Warga dan pengunjung yang berada di sekitar lokasi langsung memperingatkan perempuan tersebut.

"Hati-hati, Bu! Gede ombaknya itu, Bu. Hati-hati," teriak seseorang yang merekam video.

Suasana semakin panik ketika seorang perempuan lain yang mengenakan hijab hitam dan pakaian berwarna cokelat berada terlalu dekat dengan bibir pantai. Tubuhnya sempat terdorong ombak ke arah bebatuan.

"Ya Allah, Bu, sudah Bu, naik saja, Bu!" teriak warga.

Dalam rekaman tersebut, warga juga terdengar mengingatkan bahwa kondisi di lokasi cukup berbahaya karena pengunjung bukan hanya berisiko terseret arus, tetapi juga terbentur batu ketika terdorong gelombang.

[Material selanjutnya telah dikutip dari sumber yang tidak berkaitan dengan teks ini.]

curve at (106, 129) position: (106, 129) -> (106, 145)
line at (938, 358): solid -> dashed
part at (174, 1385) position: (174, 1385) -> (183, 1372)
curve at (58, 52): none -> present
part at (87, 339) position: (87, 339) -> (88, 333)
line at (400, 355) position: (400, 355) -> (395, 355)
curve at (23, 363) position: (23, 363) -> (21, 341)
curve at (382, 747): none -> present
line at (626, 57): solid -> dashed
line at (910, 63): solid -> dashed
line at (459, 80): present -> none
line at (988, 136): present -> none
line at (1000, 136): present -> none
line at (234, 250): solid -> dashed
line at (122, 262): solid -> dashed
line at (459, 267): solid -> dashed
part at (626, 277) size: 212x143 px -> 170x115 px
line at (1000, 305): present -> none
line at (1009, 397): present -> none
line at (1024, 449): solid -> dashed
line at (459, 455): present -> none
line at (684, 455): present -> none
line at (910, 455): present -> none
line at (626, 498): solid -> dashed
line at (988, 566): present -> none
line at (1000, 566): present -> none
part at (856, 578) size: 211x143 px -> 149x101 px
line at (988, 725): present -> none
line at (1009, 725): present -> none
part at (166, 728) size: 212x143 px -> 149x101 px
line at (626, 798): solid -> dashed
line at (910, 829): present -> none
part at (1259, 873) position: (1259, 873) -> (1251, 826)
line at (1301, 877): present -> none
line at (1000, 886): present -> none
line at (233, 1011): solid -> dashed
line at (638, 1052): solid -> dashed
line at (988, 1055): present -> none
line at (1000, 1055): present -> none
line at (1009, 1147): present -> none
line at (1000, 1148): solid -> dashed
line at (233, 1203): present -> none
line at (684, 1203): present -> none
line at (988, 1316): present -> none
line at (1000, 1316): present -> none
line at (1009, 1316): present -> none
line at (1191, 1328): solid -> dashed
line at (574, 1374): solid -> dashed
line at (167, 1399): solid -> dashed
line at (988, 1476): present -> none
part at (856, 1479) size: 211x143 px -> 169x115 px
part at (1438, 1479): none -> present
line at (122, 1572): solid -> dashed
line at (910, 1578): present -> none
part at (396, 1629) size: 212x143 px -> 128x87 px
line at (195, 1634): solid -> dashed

"Kalau hanyut sih enggak, Guys. Terdorong ombak ke pinggir, cuma pas pinggirnya nabrak batu," ujar perekam video.

Beberapa pria kemudian turun tangan membantu. Mereka bahu-membahu menarik dan mengarahkan pengunjung yang kesulitan naik ke tempat yang lebih aman.

Teriakan "Allahu Akbar" beberapa kali terdengar ketika ombak kembali menghantam area tersebut.

"Allahu Akbar! Nah, kan kena. Geser ombak!" teriak warga.

Beruntung, para pengunjung yang berada di area tersebut akhirnya berhasil naik ke tempat aman. Meski demikian, pakaian mereka terlihat basah kuyup akibat terjangan ombak.

 

 

Warga Biasa Terapi Air Laut

Kapolsek Bumi Waras AKP Hasbi Eko Purnomo mengatakan, berdasarkan informasi awal, warga memang kerap melakukan aktivitas berendam atau terapi menggunakan air laut di kawasan Pantai Kunyit.

Aktivitas tersebut biasanya dilakukan pada pagi hari, terutama saat akhir pekan. Namun, warga juga disebut melakukan terapi di kawasan itu hampir setiap hari.

"Biasanya memang setiap Sabtu atau Minggu pagi mereka terapi di pantai itu. Tidak cuma Sabtu-Minggu, hampir tiap hari ada yang berendam," kata Hasbi kepada Liputan6.com, Selasa (11/8/2026).

Menurut dia, kondisi ombak saat kejadian cukup besar sehingga aktivitas tersebut berpotensi membahayakan pengunjung, terlebih bagi warga lanjut usia.

"Walaupun pakai pelampung, namanya sudah tua takut kena batu atau bagaimana. Kondisi ombaknya kemarin besar," jelasnya.

Polsek Bumi Waras akan meningkatkan imbauan kepada masyarakat dan pengunjung agar tidak melakukan aktivitas di laut ketika kondisi cuaca maupun gelombang sedang buruk.

Petugas Bhabinkamtibmas juga akan diarahkan untuk mengecek kondisi di sekitar Pantai Kunyit sekaligus memberikan edukasi kepada warga dan pengunjung.

"Kami mengimbau agar kalau mau berendam atau terapi melihat kondisi cuaca. Kalau kondisi buruk, jangan melakukan aktivitas berenang atau masuk ke laut," jelas dia.

Polisi juga mengingatkan warga yang tetap melakukan terapi air laut untuk tidak melakukannya seorang diri. Pendamping diperlukan untuk mengantisipasi kondisi darurat.

Selain itu, petugas akan berkoordinasi dengan pemilik warung di sekitar pantai agar turut mengingatkan pengunjung mengenai potensi bahaya ketika ombak sedang tinggi.

"Apabila cuaca buruk, jangan melakukan aktivitas berenang. Kemudian apabila melakukan terapi harus ada pendamping, jangan sendirian," tandasnya.